Problems and tasks →
[A] According to the article on cryptocurrency in retirement plans, what did the SEC say the cryptocurrency asset class is worth?
[B] Return, word for word, the stretch of the article on cryptocurrency in retirement plans from "There have been" up to and including "related to cryptocurrencies.".

Text under study →
╔══
Hinting that the US Department of Labor (DOL) is currently working on guidance related to cryptocurrency, the Acting Assistant Secretary for the DOL’s Employee Benefits Security Administration recently commented that the DOL finds the prospect of cryptocurrency investments in 401(k) plan lineups “troubling.” This may be a sign of DOL focus on the increasing frequency of ERISA plan investments in cryptocurrency vehicles, including funds with cryptocurrency exposures.

CRYPTOCURRENCY OPTIONS IN INVESTMENT LINEUPS?

There have been recent reports of interest in cryptocurrency investing by at least some ERISA plans, including interest in investing in funds that incorporate cryptocurrencies. This fits within a broader trend of the expanding popularity of cryptocurrencies over the past several years. The US Securities and Exchange Commission (SEC) recently highlighted that the cryptocurrency “asset class” is worth roughly $1.6 trillion, including 77 tokens worth at least $1 billion each, and 1,600 tokens worth at least $1 million. Perhaps unsurprisingly, federal regulators are taking an interest in cryptocurrencies and the risks they can present for investors. For example, as recently highlighted in a prior blog post, the SEC has identified that it has a regulatory focus on investor risks related to cryptocurrencies.

The DOL has now followed those regulators. A DOL representative recently confirmed that the DOL is examining risks related to ERISA-regulated retirement assets investing in cryptocurrency vehicles. Though current law does not prohibit holding cryptocurrencies in Code Section 401(k) plans, the numerous ERISA lawsuits (including a recent wave) challenging the structure of plan investment lineups has resulted in many plan sponsors favoring safer and less exotic and/or volatile investments. In this litigious climate, there can be pressure on plan fiduciaries to favor stable, transparent, and low-cost investments like index funds to avoid potential litigation. Though recent lawsuits have examined how ERISA regulates alternative investments like private equity or hedge funds, the DOL has not yet released guidance directly related to cryptocurrency investments.

Investing in cryptocurrency and cryptocurrency funds—which are much less stable or transparent than mutual funds—may still be far away from the investment universe of a typical ERISA plan. However, as noted above, there are reports that at least some ERISA plan sponsors are exploring cryptocurrency investments or investments with varying degrees of cryptocurrency exposures. In addition, in response to growing participant demand, there are also reports of some plan sponsors permitting 401(k) participants to make small cryptocurrency investments through self-directed brokerage windows. Most federal courts that have considered the issue have agreed that investments selected through individual brokerage windows are not investment options subject to ERISA’s fiduciary duties—outside of actions related to the selection and monitoring of the brokerage provider.
╚══
Study material →
╔══
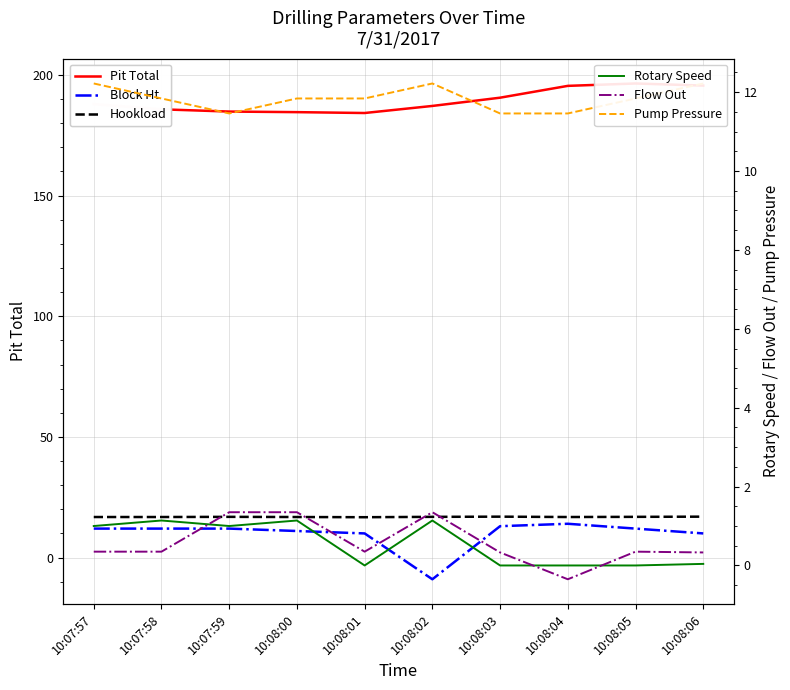

True or false: Rotary Speed has a value of 0.4 at 10:08:02.

False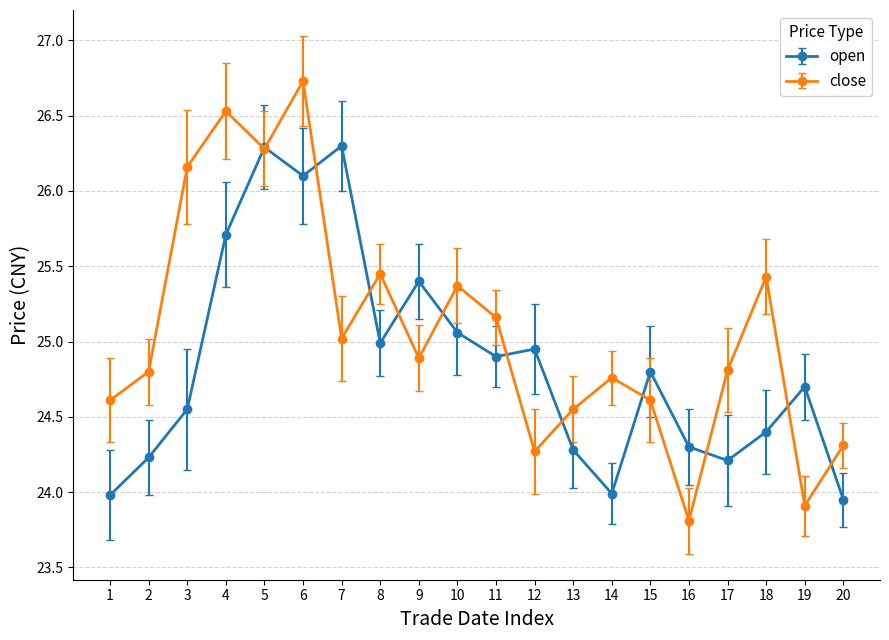

Where is the first local minimum for close?

5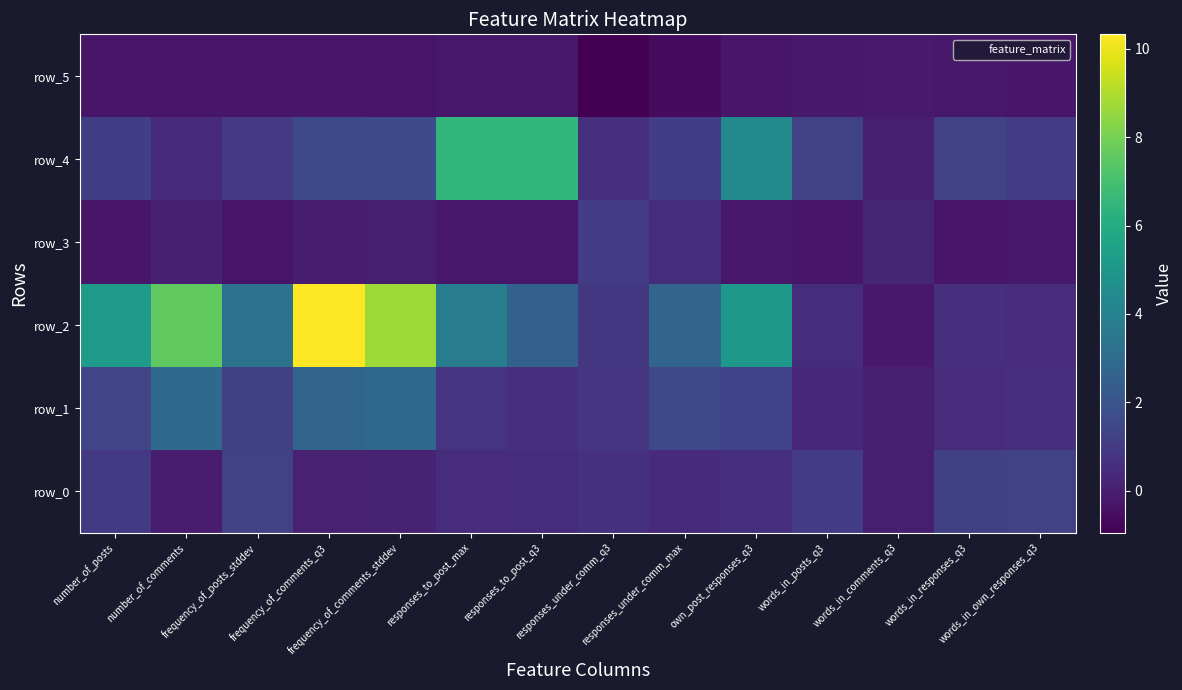

Reading right to left, list all the values displayed in this chart.

row_0: 1.2	1.2	-0.0	1.1	0.6	0.4	0.6	0.5	0.5	0.2	0.1	1.3	-0.0	1.0
row_1: 0.6	0.5	0.0	0.3	1.3	1.5	0.8	0.6	0.8	2.8	2.7	1.2	2.9	1.4
row_2: 0.5	0.6	-0.2	0.5	5.1	2.7	0.9	2.5	3.8	8.7	10.3	3.3	7.6	5.2
row_3: -0.2	-0.3	0.2	-0.3	-0.2	0.5	1.0	-0.2	-0.2	-0.0	-0.1	-0.3	0.0	-0.3
row_4: 1.0	1.2	-0.0	1.2	4.4	1.1	0.6	6.5	6.5	1.6	1.6	0.9	0.4	1.1
row_5: -0.3	-0.2	-0.2	-0.2	-0.3	-0.6	-1.0	-0.2	-0.2	-0.3	-0.3	-0.3	-0.3	-0.3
╚══
Answers per task →
[A] Roughly $1.6 trillion.

[B]
There have been recent reports of interest in cryptocurrency investing by at least some ERISA plans, including interest in investing in funds that incorporate cryptocurrencies. This fits within a broader trend of the expanding popularity of cryptocurrencies over the past several years. The US Securities and Exchange Commission (SEC) recently highlighted that the cryptocurrency “asset class” is worth roughly $1.6 trillion, including 77 tokens worth at least $1 billion each, and 1,600 tokens worth at least $1 million. Perhaps unsurprisingly, federal regulators are taking an interest in cryptocurrencies and the risks they can present for investors. For example, as recently highlighted in a prior blog post, the SEC has identified that it has a regulatory focus on investor risks related to cryptocurrencies.